The next stanza recalls how he was an “angry young man” and hiding his “head in the sand,” apparently unwilling to face his flaws. His lover has encouraged him to change, and he has decided to follow her advice. “I’m doing the best that I can,” McCartney sings, admitting that his journey has not always been smooth. Perhaps this statement counters Lennon’s pessimism; in other words, trying to improve oneself bests remaining stagnant. Harrison, Lennon, and McCartney harmonize on “better all the time,” as if urging the narrator to continue his quest. They repeat “better” three time, one voice changing to three by the final “better.” They form a cheering section for listeners as well as the lead character, persuading everyone to break old habits.
Then comes the most intriguing section of the song, the decidedly darker bridge (introduced by George Harrison’s foreboding droning tambura): “I used to be cruel to my woman / I beat her and kept her apart from the things that she loved,” Lennon and McCartney harmonize. As Lennon stated in the 1980 Playboy interview, this section was largely autobiographical, echoing his own transformation and regret at past behavior. The protagonist admits to “changing my scene,” reiterating the narrator is “doing the best that I can.”
This section proves jarring, as it frankly describes abhorrent behavior but expresses willingness to change. Few artists would have the courage to address such an issue in 1967, but the Beatles once again demonstrate their eagerness to defy convention, even adding the tambura to enhance this section’s serious tone.
As the three repeat “getting so much better all the time,” the song ends as it began: guitar notes and piano strings take over as the other instrumentation drops out. The brash notes symbolize the protagonist’s determination and progress on his journey, and the fadeout suggests that he is embarking on a lifelong quest.

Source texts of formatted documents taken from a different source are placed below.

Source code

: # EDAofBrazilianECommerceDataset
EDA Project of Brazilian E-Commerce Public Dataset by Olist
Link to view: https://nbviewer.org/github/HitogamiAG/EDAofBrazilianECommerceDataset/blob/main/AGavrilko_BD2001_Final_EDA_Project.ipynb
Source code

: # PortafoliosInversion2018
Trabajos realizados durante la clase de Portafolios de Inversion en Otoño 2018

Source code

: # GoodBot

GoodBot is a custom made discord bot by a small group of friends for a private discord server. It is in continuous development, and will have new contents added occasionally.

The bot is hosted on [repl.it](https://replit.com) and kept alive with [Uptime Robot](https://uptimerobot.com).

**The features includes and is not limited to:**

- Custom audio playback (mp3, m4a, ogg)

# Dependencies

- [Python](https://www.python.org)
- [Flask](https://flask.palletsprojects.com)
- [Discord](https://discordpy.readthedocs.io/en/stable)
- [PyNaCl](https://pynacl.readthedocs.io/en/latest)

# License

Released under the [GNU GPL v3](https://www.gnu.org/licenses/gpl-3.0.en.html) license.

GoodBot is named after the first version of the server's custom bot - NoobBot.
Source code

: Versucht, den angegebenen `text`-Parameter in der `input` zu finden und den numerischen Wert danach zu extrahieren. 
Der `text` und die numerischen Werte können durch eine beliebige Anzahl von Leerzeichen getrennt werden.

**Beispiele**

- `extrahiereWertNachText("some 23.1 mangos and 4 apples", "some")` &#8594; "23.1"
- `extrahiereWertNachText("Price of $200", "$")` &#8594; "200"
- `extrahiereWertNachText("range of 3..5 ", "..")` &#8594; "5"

Through music and words, the Beatles tell a personal story of redemption, but emphasize that the narrator will probably falter. Lennon’s sardonic delivery of certain lines represent skepticism, but ultimately the narrator’s persistence takes over. The “warts and all” story of “Getting Better” illustrates Lennon and McCartney’s collaborative style, differing outlooks, and willingness to reveal personal truths.